What is the greatest pain you ever experienced? What are the fiercest storms that have ever assailed you? We all experience painful seasons in our lives. It could be the death of a loved one, a broken relationship, a grim diagnosis. I’m sure everyone can think of something. I have been incredibly blessed with good health, loving friends and family, a wonderful husband, and so much more! Most of the pain in my life has been indirect where I am sharing in the pain of others, rather than being directly assailed by trials. But during the sunny, warm days of August of 2019, I experienced a heartbreaking storm. The last week of August began with so much joy. I discovered that I was carrying a precious child in my womb. Lars and I were ecstatic! Motherhood has been my dream career ever since I was a little girl. I was finally getting a chance to live that dream, but just a few days later our joy was turned to mourning. We had lost our baby. My heart shattered. The physical pain of a miscarriage is terrible, but it doesn’t compare to the emotional pain. Not only is their heartrending sorrow, but there is fear. Fear that I did something wrong. Fear that my body will never be able to carry a baby to full term. But God…. Those two little words have such power. I could have fallen into the depths of despair. I could have lost all hope. But God.. But God covered Lars and I with His peace. Though we grieved, He comforted us with His loving embrace and kept us from despair. He used our loss to draw Lars and I closer together and closer to Him. I will always love my first child. There will always be a part of me that still grieves, but God….

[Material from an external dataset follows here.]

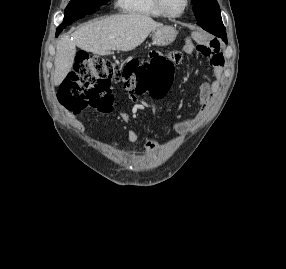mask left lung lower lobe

“The Lord gave and the Lord has taken away. Blessed be the name of the Lord.” (Job 1:21b)

Indeed, summer brought a terrible storm. However, in late autumn, as the the cool of winter approached, a glorious rainbow broke through the remaining clouds of summer’s fearsome gale. Christmas was only a couple weeks away when Lars and I found out that I was once again with child. We were overjoyed once again, but also anxious. We couldn’t bear the thought of going through the pain of loss again. We decided to tell our church fairly early in my pregnancy, because we coveted their prayers for our baby’s protection and our peace. I am so delighted to report that I am now 16 weeks along and everything is looking good so far! Lord willing we will meet our beautiful, little miracle in mid-August, almost exactly a year after my miscarriage. I still worry from time to time. I suppose a mother never stops worrying about her children. But I am so thankful that God is in control. Nothing takes Him by surprise. He does all things for the good of his people and for His glory. Praise be to God!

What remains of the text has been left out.